Der Trickster bleibt am Ball: "Advantage Point" ist dem früher als etwas cholerisch geltenden Tennis-Crack John McEnroe gewidmet und thematisiert das Wimbledon-Turnier im Jahre 1980. "Try to imagine the waltzing B-section as the endorphins kicking in after a marathon - the transcendence of physical technique (using a racquet or a piano) into pure bliss", erklärt der Maestro – und erklärt, dass das Stück genau so gut Bobby Fischer oder Jackos Moonwalk gewidmet sein könnte. Alles eine Frage des Blickwinkels.
Andere Songs sind dann wiederum King Henry VIII, Juicy J, Rick Ross (schließlich verdient auch HipHop eine kammermusikalische Bearbeitung!) oder dem Unterbewussten zugedacht – die fantastischen Erklärungen machen das ohnehin exzellente Machwerk noch mal besser. Auf "Chambers" geht es keineswegs um Adaptionen, E-musikalische Highbrow-Eitelkeiten von U-Künstlern oder um die Bearbeitung und Rekontexualisierung bestehender Stücke. "Chambers" ist Kammerpop im eigentlichen Sinne: Elf Kompositionen für Klavier und Streicher, fast wie ein Leitfaden des Gonzales-Kosmos, nur eben gänzlich ohne Gesang.

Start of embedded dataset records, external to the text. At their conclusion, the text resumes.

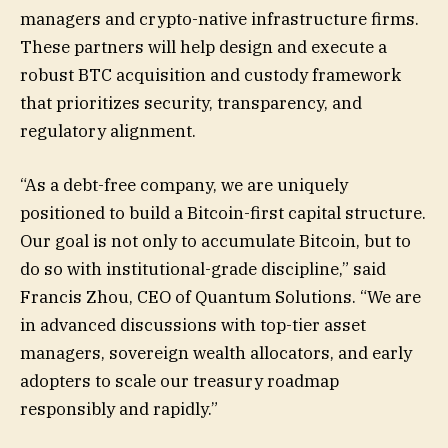
managers and crypto-native infrastructure firms.
These partners will help design and execute a
robust BTC acquisition and custody framework
that prioritizes security, transparency, and
regulatory alignment.
“As a debt-free company, we are uniquely
positioned to build a Bitcoin-first capital structure.
Our goal is not only to accumulate Bitcoin, but to
do so with institutional-grade discipline,” said
Francis Zhou, CEO of Quantum Solutions. “We are
in advanced discussions with top-tier asset
managers, sovereign wealth allocators, and early
adopters to scale our treasury roadmap
responsibly and rapidly.”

Dieser Kosmos funktioniert eben als Schnittmenge von Klassik, Entertainment und großem Pop. Gonzales macht, worauf er Lust hat, seit jeher. Und seit jeher hat Gonzales auf viel Lust.
Elf Stücke später verbeugt sich der Maestro ein letztes Mal – "Chapeau, Bester" möchten wir ihm zurufen, immer wieder. Dieser Teufelskerl.
2 Kommentare mit 4 Antworten
Auf die Rezension habe ich schon länger gewartet, leider finde ich sie nicht sonderlich aufschlussreich. Hat schon jemand reingehört?
Ja. Es ist reine Kammermusik. Ich finde das Album toll! Es ist die Fortführung der Solo Piano Platten, erweitert um ein Streichquartett. Sehr entspannt ohne langweilig zu werden.
Für mich war Chilly Gonzales irgendwie eh schon immer mehr ein Live-Musiker als ein Album-Musiker. Das Album hier habe ich mir zwar angehört und fand es auch ganz gut (aber irgendwie meistens auch nicht so gut, dass ich mir die allzu oft anhören würde), aber schon lange vor dem Release habe ich mir Karten für die dazugehörige Tour dieses Jahr geholt. Da kann man einfach nichts falsch machen, egal wie man das Album dazu findet
Danke, wenn du es als "Fortführung der Solo Piano Platten" bezeichnest bin ich schon mal sehr optimistisch
...und ich weiß, dass ich es auf der Prioritätenliste ein bisschen nach unten schieben kann.
Danke also auch von mir.
Gut für das was es ist. Chilly hat´s echt drauf!